BROKERS' VIEWS: And the shares come under pressure on some discouraging news flow
June 1, 2011

What's new:

■ Brilinta delayed

■ Lung drug shelved at $445m cost

■ Pain killer trials halted

IC TIP: Buy

AstraZeneca's management will have been relieved that the Christmas break helped distract from some discouraging news flow. First, the pharmaceutical company struggled to get its blood thinning product Brilinta past the US Food and Drug Administration (FDA), which demanded additional data analysis from the late-stage trials. Although the Brilinta clinical trials had positive results, the PLATO trial found less benefit for patients in North America and the question now is whether this is just a statistical anomaly, or the hint of a deeper problem with the trial design.

AstraZeneca also had to write off a $445m (£285m) investment in Motavizumab, a mono-clonal antibody for the treatment of lung infections, which it inherited after the takeover of Medimmune. The drug was supposed to be the successor to Astra's best-selling vaccine Synagis but failed to show any real superiority to that drug in clinical trials, and the FDA had expressed its reservations as early as 2008.
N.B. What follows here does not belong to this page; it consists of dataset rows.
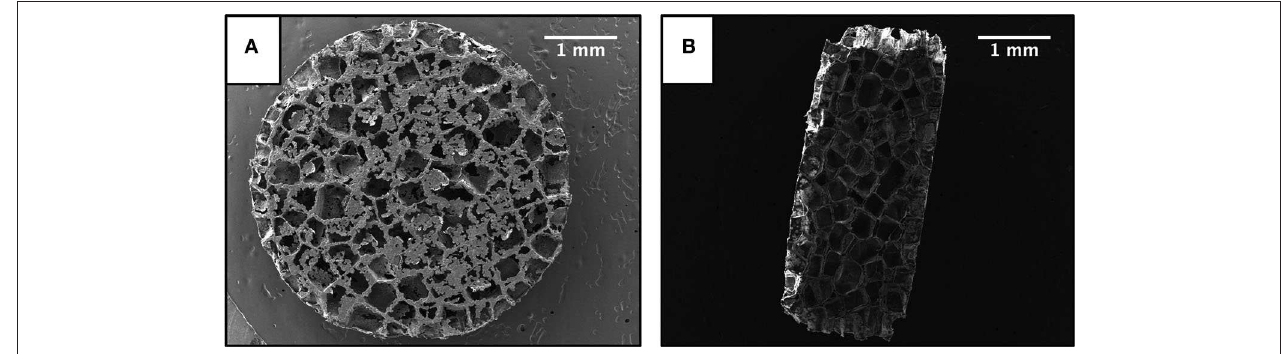
FIGURE 1 | Scanning electron microscope images of a scaffold. (A) Top profile. (B) Cross sectional profile. Scale bar is 1mm.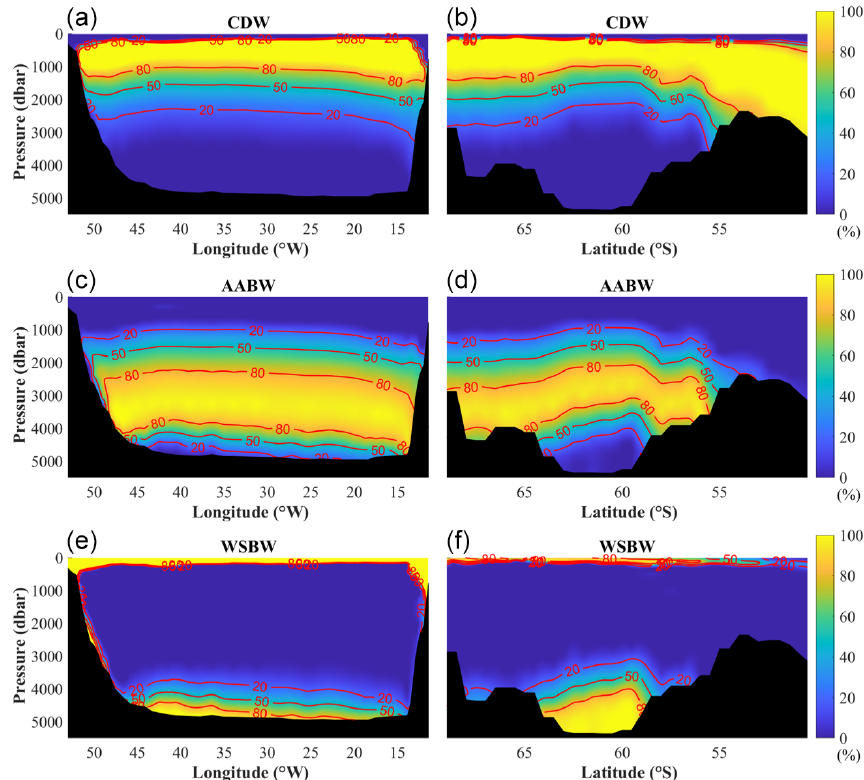
Figure 17. Distribution of southern water masses (CDW, AABW and WSBW) based on SR04 sections. Panels (a) , (c) and (e) show the west (zonal) part, and (b) , (d) and (f) show the east (meridional) part of the section. The contour lines show fractions of 20%, 50% and 80%.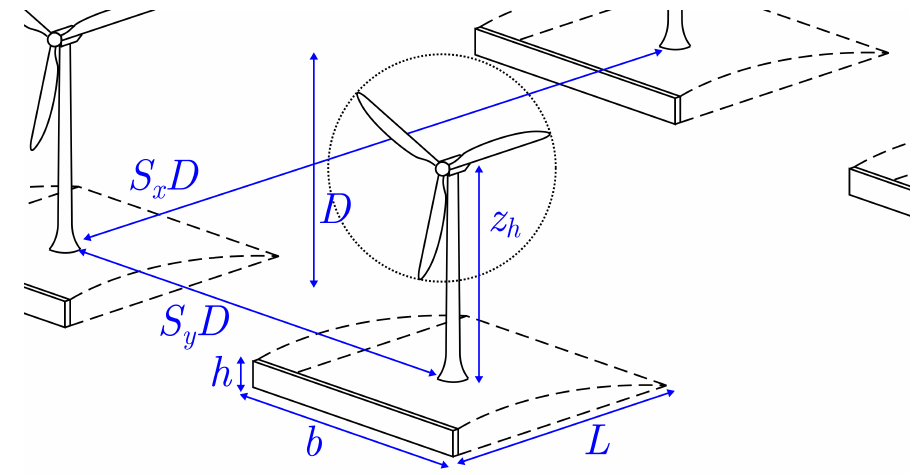
Figure 1. Conceptual schematic of the layout of an infinite wind farm with windbreaks. Dashed lines show the region with reversed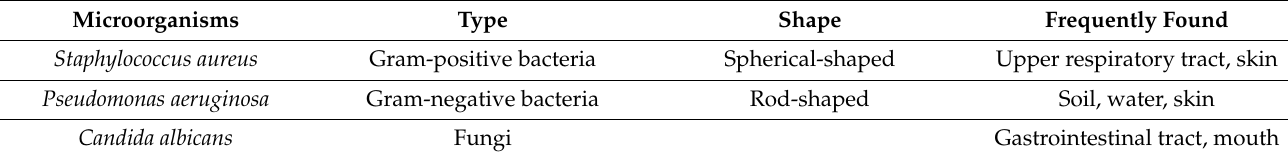
Table 3. Basic characteristics of the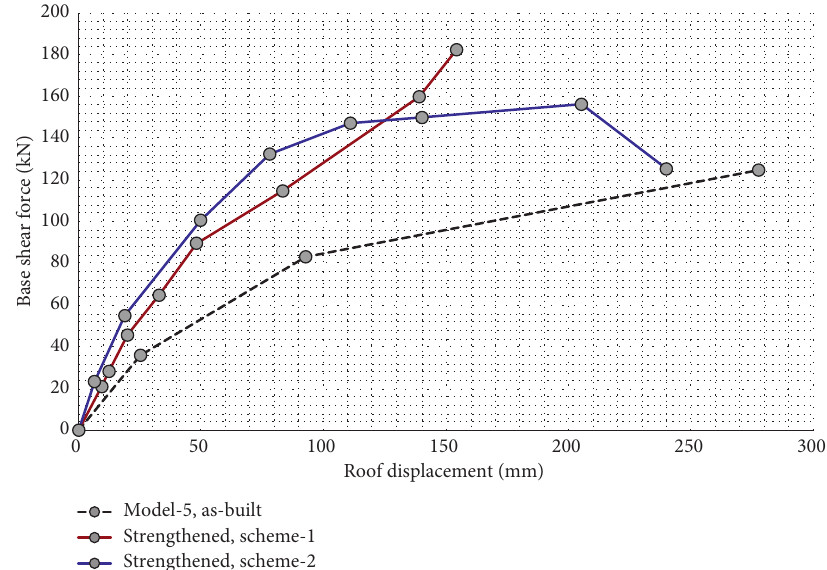
Figure 9: Lateral force-deformation response of as-built and RC haunch retrofitted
Another clinical setback was the voluntary withdrawal of Astra's experimental painkiller Medi-578, a nerve growth inhibitor and another inheritance from Medimmune. The FDA recently forced Pfizer to withdraw a similar drug, Tanezumab, from development after some patients had to have joints replaced, although Astra insisted it had not seen any similar cases among patients treated with Medi-578.

Seymour Pierce says...

Reduce. The news flow over the Christmas period has been consistent with the view that there are still considerable risks to outsourcing research & development, particularly in an increasingly onerous regulatory environment where the FDA has consistently demanded more information from late-stage clinical trials. Consequently, more approvals were delayed last year and there is little sign that this situation will change. But, the basic reason why AstraZeneca is struggling to impress the market is that it is still a pure research & development company with limited scope to diversify, that sits in contrast to GlaxoSmithKline which has switched more resources into consumer healthcare and emerging markets.

Shore Capital says...

Buy. AstraZeneca has always had a higher risk/reward profile because of its emphasis on pure research and development, but the market does understand that it faces challenges over the next few years from generic competition. The company's pipeline looks reasonably robust, although the delay to Brilinta is naturally disappointing. But, it should be noted that the FDA has not asked for additional trials and we do not know yet what is in the so-called "complete response" letter that the regulator has given the company. The withdrawal from development of Motavizumab is unlikely to have any material consequences as Astra's Synagis drug is in fact a vaccine and consequently difficult for generic competitors to copy. Our 2011 forecasts are currently under review but predictions are for pre-tax profits of £8.36bn ($13bn) and EPS of 428p (667¢).